Staying married while driving each other insane
I'm not talking about like fun-loving "insane." I'm talking about actually distressing "insane."
If you think about how much we feel the need to suffer in silence the agonies of marriage, it is truly horrific. We feel the need to present a happy unit while reserving our unmet needs and harrowing shame in closed containers like marriage counseling or simply in our own minds. The weight of our pain builds up in our bodies, which then later comes up in even more painful conditions and overwhelming life events.
For me, “just get a divorce” has been a recurring thought accompanied by the following thoughts:
Who says staying married is a superior option?
There are a lot of children that grow up fine in divorced families. The stigma is stupid.
Do I even love him? Is love supposed to be this hard? What even the fuck is love?
I can deal with all the shit my family’s gonna give me. I think.
No matter where you are in your marriage and how much you actually do love your spouse, you may have had similar thoughts.

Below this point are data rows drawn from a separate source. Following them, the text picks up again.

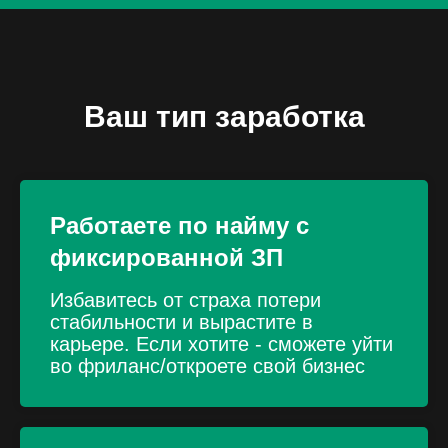
Ваш тип заработка
Работаете по найму с
фиксированной ЗП
Избавитесь от страха потери
стабильности и вырастите в
карьере. Если хотите - сможете уйти
во фриланс/откроете свой бизнес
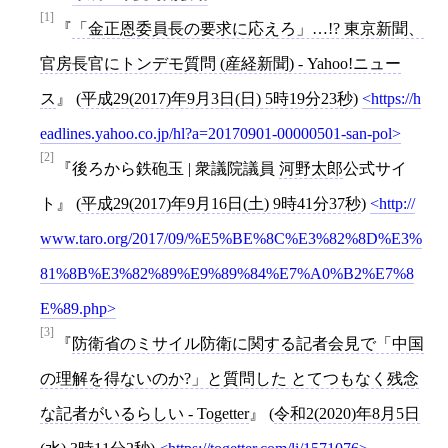
[1]
「金正恩委員長の要求に応えろ」…!? 東京新聞、
官房長官にトンデモ質問 (産経新聞) - Yahoo!ニュー
ス
(
平成29(2017)年9月3日(日) 5時19分23秒
)
https://h
eadlines.yahoo.co.jp/hl?a=20170901-00000501-san-pol
[2]
後ろから鉄砲玉 | 衆議院議員
河野太郎
公式サイ
ト
(
平成29(2017)年9月16日(土) 9時41分37秒
)
http://
www.taro.org/2017/09/%E5%BE%8C%E3%82%8D%E3%
81%8B%E3%82%89%E9%89%84%E7%A0%B2%E7%8
E%89.php
[3]
防衛省のミサイル防衛に関する記者会見で「中国
の理解を得ないのか?」と質問した とてつもなく残念
な記者がいるらしい - Togetter
(
令和2(2020)年8月5日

In fact, you probably feel the most shame when you have these thoughts despite feeling like you have such an amazing life. This piece is about how I navigated these waters, and I offer some invitations for you to also consider in your journey.
Note: This piece is primarily for marriages where the distress and the joy are around 50-50. This is not for marriages that are completely dead and beyond chance of recuperation based on your perception of your own marriage, though you may still get some nuggets from this piece anyway. I might write more about dead marriages later.